Stored data
-------

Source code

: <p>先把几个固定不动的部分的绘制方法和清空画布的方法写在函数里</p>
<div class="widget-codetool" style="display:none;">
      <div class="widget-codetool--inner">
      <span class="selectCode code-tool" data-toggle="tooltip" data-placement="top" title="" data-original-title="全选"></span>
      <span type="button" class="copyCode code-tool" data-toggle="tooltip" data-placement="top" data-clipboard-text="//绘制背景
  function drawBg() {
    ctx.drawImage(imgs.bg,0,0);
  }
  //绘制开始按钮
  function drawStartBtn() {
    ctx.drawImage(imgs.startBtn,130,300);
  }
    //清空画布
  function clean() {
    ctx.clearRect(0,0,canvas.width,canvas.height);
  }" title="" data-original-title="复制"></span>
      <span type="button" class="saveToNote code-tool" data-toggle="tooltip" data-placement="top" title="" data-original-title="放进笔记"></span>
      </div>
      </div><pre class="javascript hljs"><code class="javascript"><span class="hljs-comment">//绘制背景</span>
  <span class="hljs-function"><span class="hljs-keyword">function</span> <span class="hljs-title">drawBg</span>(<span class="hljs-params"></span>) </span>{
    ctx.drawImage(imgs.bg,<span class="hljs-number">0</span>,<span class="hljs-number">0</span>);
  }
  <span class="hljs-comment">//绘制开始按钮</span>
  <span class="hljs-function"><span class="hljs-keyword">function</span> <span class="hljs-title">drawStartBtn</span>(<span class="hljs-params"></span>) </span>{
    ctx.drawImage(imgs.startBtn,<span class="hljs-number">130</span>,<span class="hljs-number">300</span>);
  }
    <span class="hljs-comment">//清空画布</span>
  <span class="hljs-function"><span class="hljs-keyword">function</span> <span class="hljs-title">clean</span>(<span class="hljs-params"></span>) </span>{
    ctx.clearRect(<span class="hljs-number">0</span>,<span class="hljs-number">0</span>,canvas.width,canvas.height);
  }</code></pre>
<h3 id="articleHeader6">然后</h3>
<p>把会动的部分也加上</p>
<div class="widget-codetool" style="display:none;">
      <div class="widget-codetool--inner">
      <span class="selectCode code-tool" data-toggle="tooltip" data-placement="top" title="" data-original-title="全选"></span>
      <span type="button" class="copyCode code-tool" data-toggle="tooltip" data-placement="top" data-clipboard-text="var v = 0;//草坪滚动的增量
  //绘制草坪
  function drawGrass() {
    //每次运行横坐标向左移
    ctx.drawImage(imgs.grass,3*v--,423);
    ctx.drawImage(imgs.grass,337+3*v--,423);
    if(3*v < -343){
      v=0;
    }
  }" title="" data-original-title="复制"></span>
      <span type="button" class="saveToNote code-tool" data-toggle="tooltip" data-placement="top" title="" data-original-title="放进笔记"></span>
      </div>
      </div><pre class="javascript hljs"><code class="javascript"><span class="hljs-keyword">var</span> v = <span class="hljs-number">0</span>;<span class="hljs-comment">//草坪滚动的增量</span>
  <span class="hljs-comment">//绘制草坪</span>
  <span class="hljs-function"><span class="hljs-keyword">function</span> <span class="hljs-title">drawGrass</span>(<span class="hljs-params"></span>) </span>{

-------

* [Task directions] Write out every record above, word for word.

* [Output for this task]
Source code

: <p>先把几个固定不动的部分的绘制方法和清空画布的方法写在函数里</p>
<div class="widget-codetool" style="display:none;">
      <div class="widget-codetool--inner">
      <span class="selectCode code-tool" data-toggle="tooltip" data-placement="top" title="" data-original-title="全选"></span>
      <span type="button" class="copyCode code-tool" data-toggle="tooltip" data-placement="top" data-clipboard-text="//绘制背景
  function drawBg() {
    ctx.drawImage(imgs.bg,0,0);
  }
  //绘制开始按钮
  function drawStartBtn() {
    ctx.drawImage(imgs.startBtn,130,300);
  }
    //清空画布
  function clean() {
    ctx.clearRect(0,0,canvas.width,canvas.height);
  }" title="" data-original-title="复制"></span>
      <span type="button" class="saveToNote code-tool" data-toggle="tooltip" data-placement="top" title="" data-original-title="放进笔记"></span>
      </div>
      </div><pre class="javascript hljs"><code class="javascript"><span class="hljs-comment">//绘制背景</span>
  <span class="hljs-function"><span class="hljs-keyword">function</span> <span class="hljs-title">drawBg</span>(<span class="hljs-params"></span>) </span>{
    ctx.drawImage(imgs.bg,<span class="hljs-number">0</span>,<span class="hljs-number">0</span>);
  }
  <span class="hljs-comment">//绘制开始按钮</span>
  <span class="hljs-function"><span class="hljs-keyword">function</span> <span class="hljs-title">drawStartBtn</span>(<span class="hljs-params"></span>) </span>{
    ctx.drawImage(imgs.startBtn,<span class="hljs-number">130</span>,<span class="hljs-number">300</span>);
  }
    <span class="hljs-comment">//清空画布</span>
  <span class="hljs-function"><span class="hljs-keyword">function</span> <span class="hljs-title">clean</span>(<span class="hljs-params"></span>) </span>{
    ctx.clearRect(<span class="hljs-number">0</span>,<span class="hljs-number">0</span>,canvas.width,canvas.height);
  }</code></pre>
<h3 id="articleHeader6">然后</h3>
<p>把会动的部分也加上</p>
<div class="widget-codetool" style="display:none;">
      <div class="widget-codetool--inner">
      <span class="selectCode code-tool" data-toggle="tooltip" data-placement="top" title="" data-original-title="全选"></span>
      <span type="button" class="copyCode code-tool" data-toggle="tooltip" data-placement="top" data-clipboard-text="var v = 0;//草坪滚动的增量
  //绘制草坪
  function drawGrass() {
    //每次运行横坐标向左移
    ctx.drawImage(imgs.grass,3*v--,423);
    ctx.drawImage(imgs.grass,337+3*v--,423);
    if(3*v < -343){
      v=0;
    }
  }" title="" data-original-title="复制"></span>
      <span type="button" class="saveToNote code-tool" data-toggle="tooltip" data-placement="top" title="" data-original-title="放进笔记"></span>
      </div>
      </div><pre class="javascript hljs"><code class="javascript"><span class="hljs-keyword">var</span> v = <span class="hljs-number">0</span>;<span class="hljs-comment">//草坪滚动的增量</span>
  <span class="hljs-comment">//绘制草坪</span>
  <span class="hljs-function"><span class="hljs-keyword">function</span> <span class="hljs-title">drawGrass</span>(<span class="hljs-params"></span>) </span>{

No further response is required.